* **Data for analysis**:
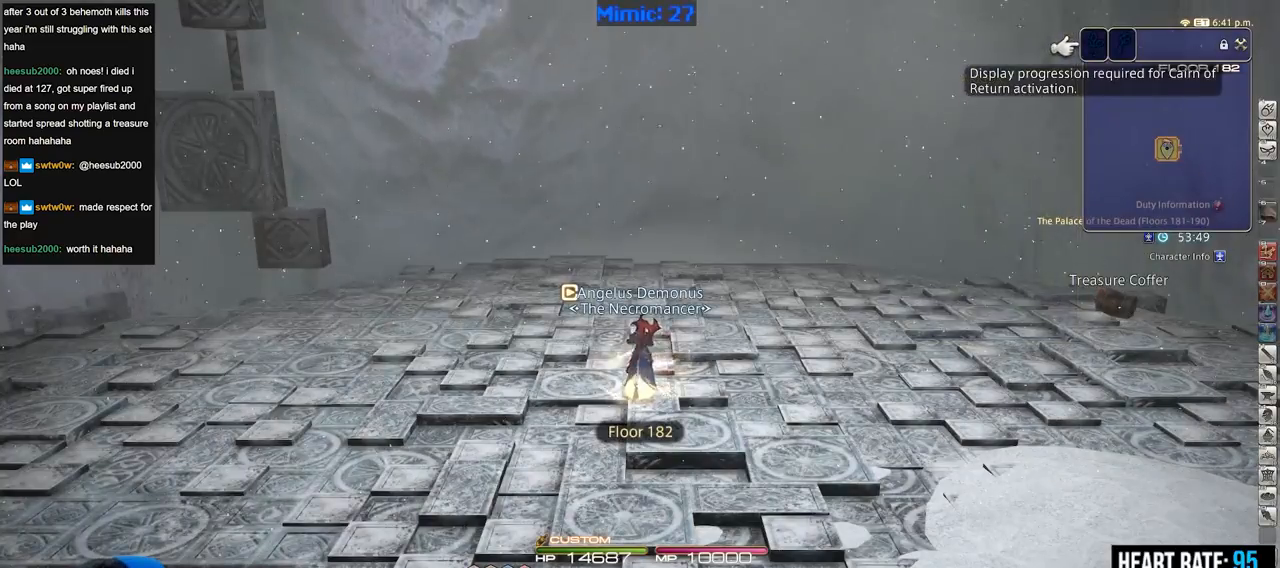
{"keys": ["d", "w"], "events": [[200, "d", "down"], [350, "w", "down"]]}
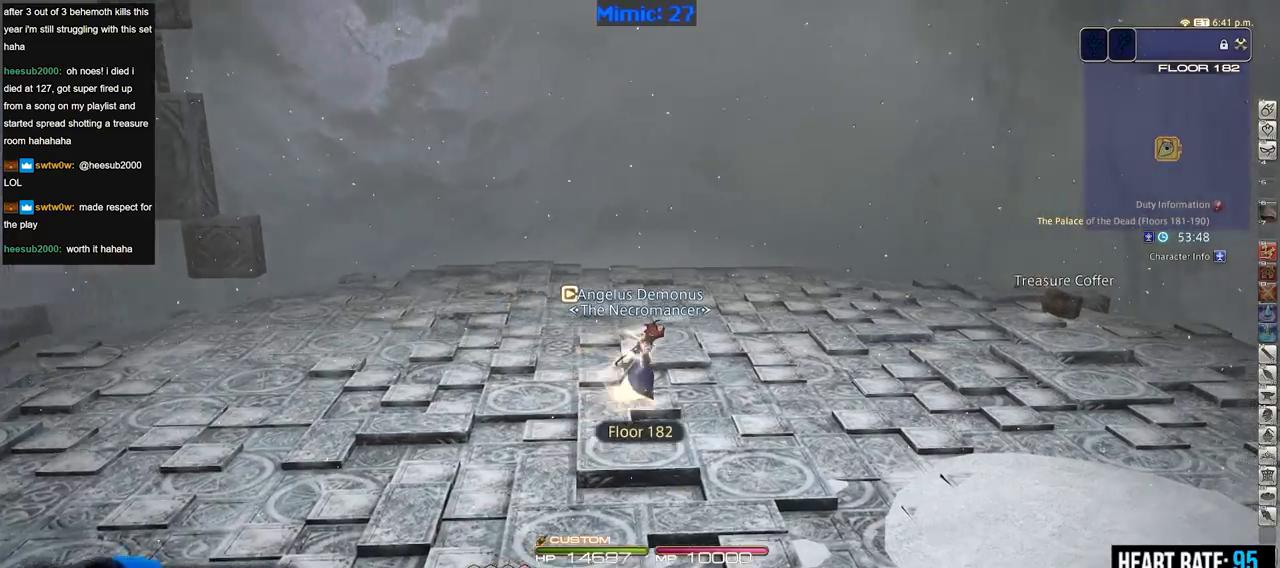
{"keys": ["d", "w"], "events": []}
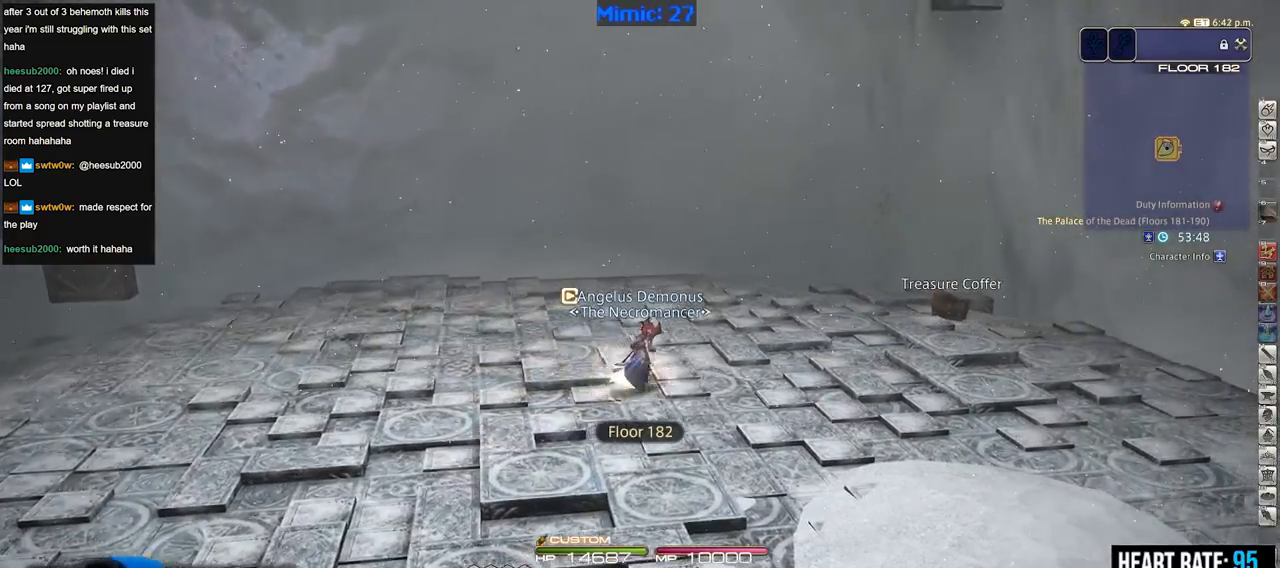
{"keys": ["d", "w"], "events": []}
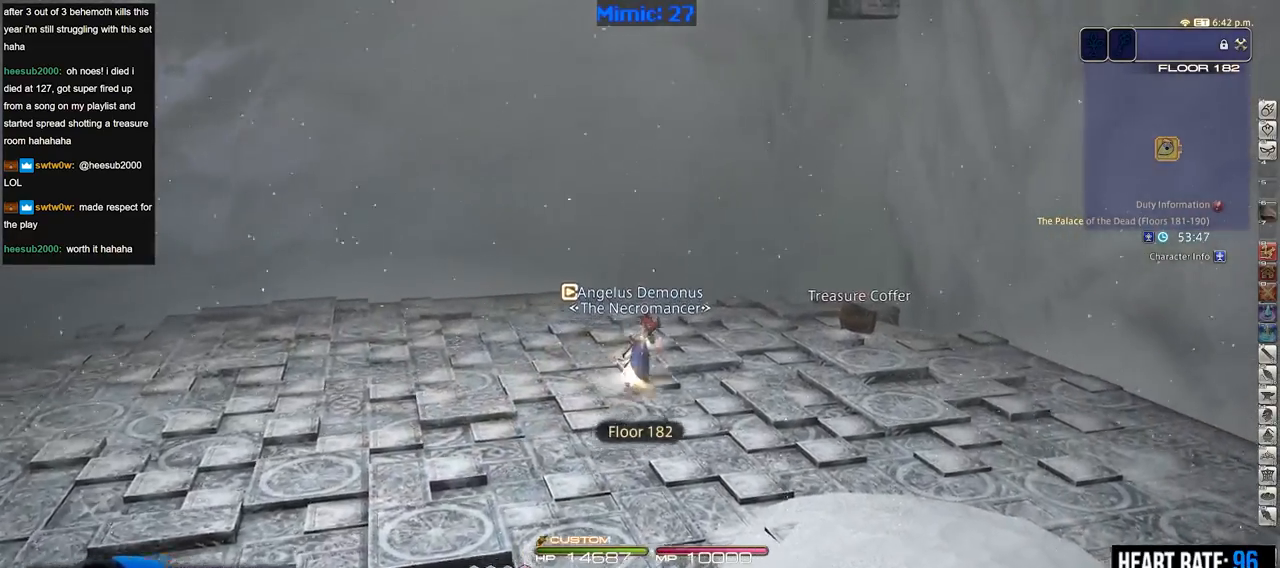
{"keys": ["d", "w"], "events": []}
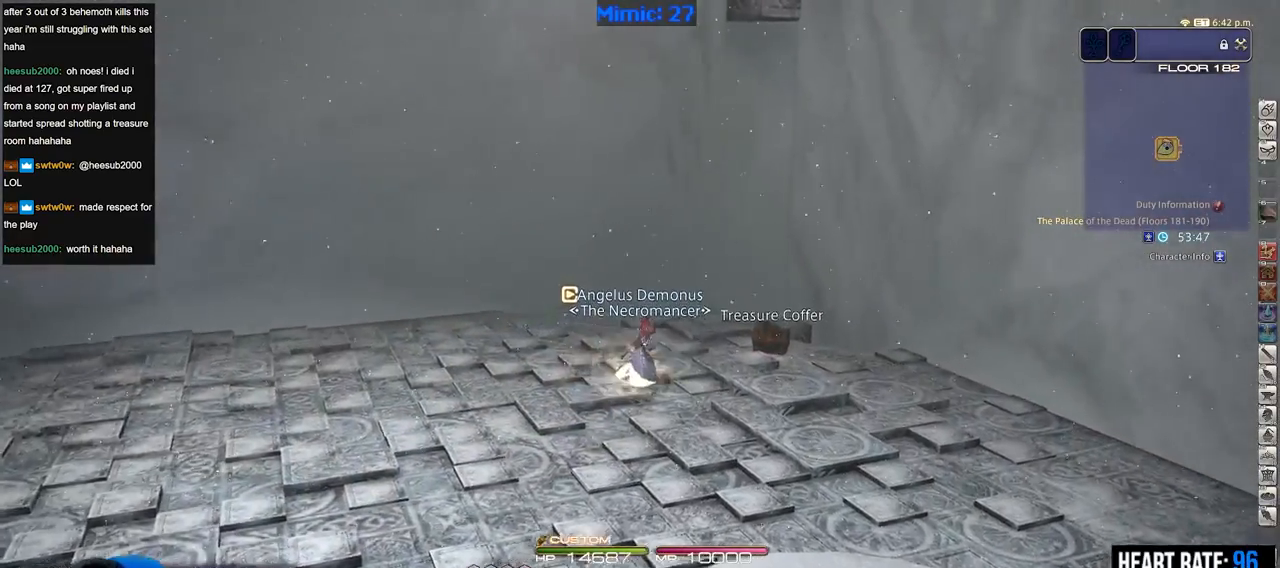
{"keys": ["w"], "events": [[317, "d", "up"], [367, "e", "down"], [500, "e", "up"]]}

* **Task requirements**: Among the lines above, find those containing the word "down" and copy each.

* **The completed task**:
{"keys": ["d", "w"], "events": [[200, "d", "down"], [350, "w", "down"]]}
{"keys": ["w"], "events": [[317, "d", "up"], [367, "e", "down"], [500, "e", "up"]]}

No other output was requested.